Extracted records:
BEGIN

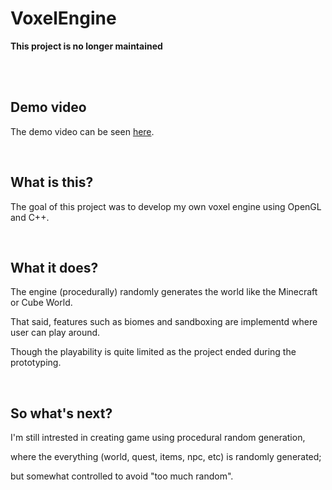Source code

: # VoxelEngine

**This project is no longer maintained**

<br>
<br>

## Demo video

The demo video can be seen [here](https://www.youtube.com/watch?v=6T4hT0OZSl4).

<br>

## What is this?

The goal of this project was to develop my own voxel engine using OpenGL and C++. 

<br>

## What it does?

The engine (procedurally) randomly generates the world like the Minecraft or Cube World. 

That said, features such as biomes and sandboxing are implementd where user can play around.

Though the playability is quite limited as the project ended during the prototyping.

<br>

## So what's next?

I'm still intrested in creating game using procedural random generation,

where the everything (world, quest, items, npc, etc) is randomly generated;

but somewhat controlled to avoid "too much random".
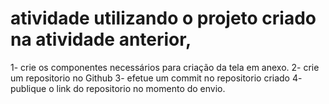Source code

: # atividade utilizando o projeto criado na atividade anterior, 

1- crie os componentes necessários para criação da tela em anexo.
2- crie um repositorio no Github
3- efetue um commit no repositorio criado
4- publique o link do repositorio no momento do envio.
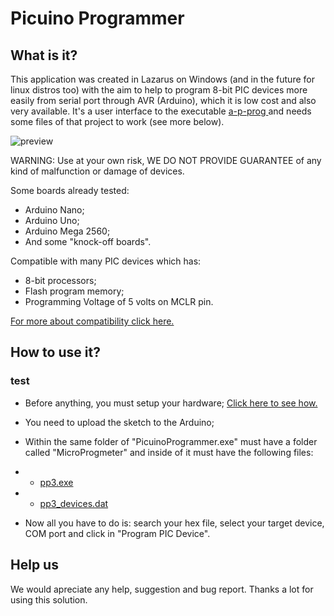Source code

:# Picuino Programmer

## What is it?

This application was created in Lazarus on Windows (and in the future for linux distros too) with the aim to help to program 8-bit PIC devices more easily from serial port through AVR (Arduino), which it is low cost and also very available. It's a user interface to the executable [a-p-prog
](https://github.com/jaromir-sukuba/a-p-prog) and needs some files of that project to work (see more below).

![preview](https://user-images.githubusercontent.com/74105086/156858529-0c2b3ac1-662b-43c9-9e55-643fdca54aba.png)

WARNING: Use at your own risk, WE DO NOT PROVIDE GUARANTEE of any kind of malfunction or damage of devices.

Some boards already tested:
- Arduino Nano;
- Arduino Uno;
- Arduino Mega 2560;
- And some "knock-off boards".

Compatible with many PIC devices which has:
- 8-bit processors;
- Flash program memory;
- Programming Voltage of 5 volts on MCLR pin.

[For more about compatibility click here.](https://github.com/jaromir-sukuba/a-p-prog/blob/master/README.md#supported-devices)

## How to use it?

### test

- Before anything, you must setup your hardware; [Click here to see how.](https://github.com/jaromir-sukuba/a-p-prog/blob/master/README.md#hardware)

- You need to upload the sketch to the Arduino;

- Within the same folder of "PicuinoProgrammer.exe" must have a folder called "MicroProgmeter" and inside of it must have the following files:

- - [pp3.exe](https://github.com/jaromir-sukuba/a-p-prog/blob/master/sw/pp3.exe)
- - [pp3_devices.dat](https://github.com/jaromir-sukuba/a-p-prog/blob/master/sw/pp3_devices.dat)

- Now all you have to do is: search your hex file, select your target device, COM port and click in "Program PIC Device".

## Help us

We would apreciate any help, suggestion and bug report.
Thanks a lot for using this solution.
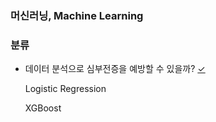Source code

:### 머신러닝, Machine Learning

### 분류
- 데이터 분석으로 심부전증을 예방할 수 있을까? [✓]()

    Logistic Regression  

    XGBoost
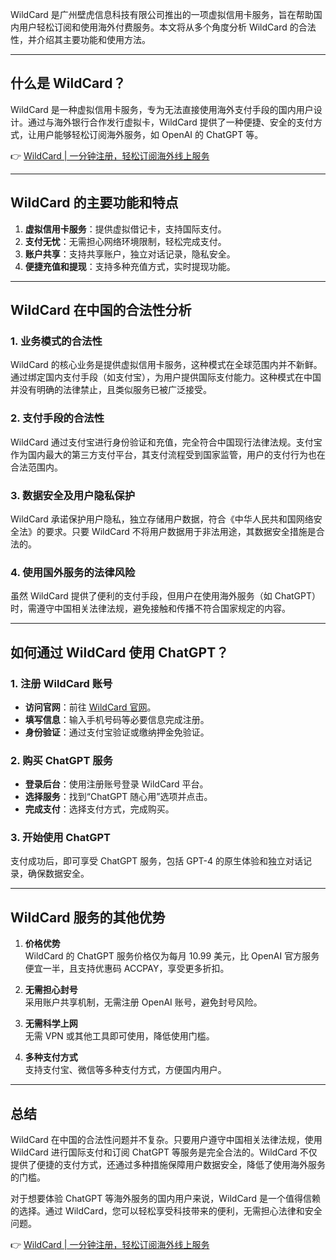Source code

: WildCard 是广州壁虎信息科技有限公司推出的一项虚拟信用卡服务，旨在帮助国内用户轻松订阅和使用海外付费服务。本文将从多个角度分析 WildCard 的合法性，并介绍其主要功能和使用方法。

---

## 什么是 WildCard？

WildCard 是一种虚拟信用卡服务，专为无法直接使用海外支付手段的国内用户设计。通过与海外银行合作发行虚拟卡，WildCard 提供了一种便捷、安全的支付方式，让用户能够轻松订阅海外服务，如 OpenAI 的 ChatGPT 等。

👉 [WildCard | 一分钟注册，轻松订阅海外线上服务](https://bit.ly/bewildcard)

---

## WildCard 的主要功能和特点

1. **虚拟信用卡服务**：提供虚拟借记卡，支持国际支付。
2. **支付无忧**：无需担心网络环境限制，轻松完成支付。
3. **账户共享**：支持共享账户，独立对话记录，隐私安全。
4. **便捷充值和提现**：支持多种充值方式，实时提现功能。

---

## WildCard 在中国的合法性分析

### 1. 业务模式的合法性

WildCard 的核心业务是提供虚拟信用卡服务，这种模式在全球范围内并不新鲜。通过绑定国内支付手段（如支付宝），为用户提供国际支付能力。这种模式在中国并没有明确的法律禁止，且类似服务已被广泛接受。

### 2. 支付手段的合法性

WildCard 通过支付宝进行身份验证和充值，完全符合中国现行法律法规。支付宝作为国内最大的第三方支付平台，其支付流程受到国家监管，用户的支付行为也在合法范围内。

### 3. 数据安全及用户隐私保护

WildCard 承诺保护用户隐私，独立存储用户数据，符合《中华人民共和国网络安全法》的要求。只要 WildCard 不将用户数据用于非法用途，其数据安全措施是合法的。

### 4. 使用国外服务的法律风险

虽然 WildCard 提供了便利的支付手段，但用户在使用海外服务（如 ChatGPT）时，需遵守中国相关法律法规，避免接触和传播不符合国家规定的内容。

---

## 如何通过 WildCard 使用 ChatGPT？

### 1. 注册 WildCard 账号

- **访问官网**：前往 [WildCard 官网](https://bit.ly/bewildcard)。
- **填写信息**：输入手机号码等必要信息完成注册。
- **身份验证**：通过支付宝验证或缴纳押金免验证。

### 2. 购买 ChatGPT 服务

- **登录后台**：使用注册账号登录 WildCard 平台。
- **选择服务**：找到“ChatGPT 随心用”选项并点击。
- **完成支付**：选择支付方式，完成购买。

### 3. 开始使用 ChatGPT

支付成功后，即可享受 ChatGPT 服务，包括 GPT-4 的原生体验和独立对话记录，确保数据安全。

---

## WildCard 服务的其他优势

1. **价格优势**  
   WildCard 的 ChatGPT 服务价格仅为每月 10.99 美元，比 OpenAI 官方服务便宜一半，且支持优惠码 ACCPAY，享受更多折扣。

2. **无需担心封号**  
   采用账户共享机制，无需注册 OpenAI 账号，避免封号风险。

3. **无需科学上网**  
   无需 VPN 或其他工具即可使用，降低使用门槛。

4. **多种支付方式**  
   支持支付宝、微信等多种支付方式，方便国内用户。

---

## 总结

WildCard 在中国的合法性问题并不复杂。只要用户遵守中国相关法律法规，使用 WildCard 进行国际支付和订阅 ChatGPT 等服务是完全合法的。WildCard 不仅提供了便捷的支付方式，还通过多种措施保障用户数据安全，降低了使用海外服务的门槛。

对于想要体验 ChatGPT 等海外服务的国内用户来说，WildCard 是一个值得信赖的选择。通过 WildCard，您可以轻松享受科技带来的便利，无需担心法律和安全问题。

👉 [WildCard | 一分钟注册，轻松订阅海外线上服务](https://bit.ly/bewildcard)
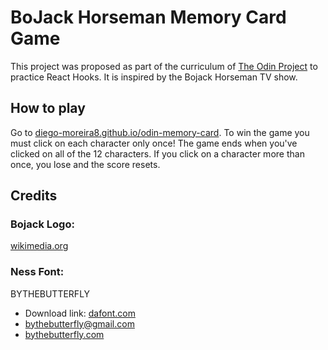 # BoJack Horseman Memory Card Game
This project was proposed as part of the curriculum of [The Odin Project](https://www.theodinproject.com/) to practice React Hooks.
It is inspired by the Bojack Horseman TV show. 

## How to play
Go to [diego-moreira8.github.io/odin-memory-card](https://diego-moreira8.github.io/odin-memory-card/). To win the game you must click on each character only once! The game ends when you've clicked on all of the 12 characters. If you click on a character more than once, you lose and the score resets.

## Credits

### Bojack Logo:

[wikimedia.org](https://commons.wikimedia.org/wiki/File:BoJack_Horseman_Logo.svg)

### Ness Font:

BYTHEBUTTERFLY
- Download link: [dafont.com](https://www.dafont.com/ness.font)
- [bythebutterfly@gmail.com](bythebutterfly@gmail.com)
- [bythebutterfly.com](http://bythebutterfly.com)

END

TASK DESCRIPTION: Your answer should be the lines above from the one containing "- **访问官网**：前往 [WildCard" through the one containing "对于想要体验 ChatGPT 等海外服务的国内用户来说，WildCard", copied exactly and with both ends kept.

ANSWER SPACE:
- **访问官网**：前往 [WildCard 官网](https://bit.ly/bewildcard)。
- **填写信息**：输入手机号码等必要信息完成注册。
- **身份验证**：通过支付宝验证或缴纳押金免验证。

### 2. 购买 ChatGPT 服务

- **登录后台**：使用注册账号登录 WildCard 平台。
- **选择服务**：找到“ChatGPT 随心用”选项并点击。
- **完成支付**：选择支付方式，完成购买。

### 3. 开始使用 ChatGPT

支付成功后，即可享受 ChatGPT 服务，包括 GPT-4 的原生体验和独立对话记录，确保数据安全。

---

## WildCard 服务的其他优势

1. **价格优势**  
   WildCard 的 ChatGPT 服务价格仅为每月 10.99 美元，比 OpenAI 官方服务便宜一半，且支持优惠码 ACCPAY，享受更多折扣。

2. **无需担心封号**  
   采用账户共享机制，无需注册 OpenAI 账号，避免封号风险。

3. **无需科学上网**  
   无需 VPN 或其他工具即可使用，降低使用门槛。

4. **多种支付方式**  
   支持支付宝、微信等多种支付方式，方便国内用户。

---

## 总结

WildCard 在中国的合法性问题并不复杂。只要用户遵守中国相关法律法规，使用 WildCard 进行国际支付和订阅 ChatGPT 等服务是完全合法的。WildCard 不仅提供了便捷的支付方式，还通过多种措施保障用户数据安全，降低了使用海外服务的门槛。

对于想要体验 ChatGPT 等海外服务的国内用户来说，WildCard 是一个值得信赖的选择。通过 WildCard，您可以轻松享受科技带来的便利，无需担心法律和安全问题。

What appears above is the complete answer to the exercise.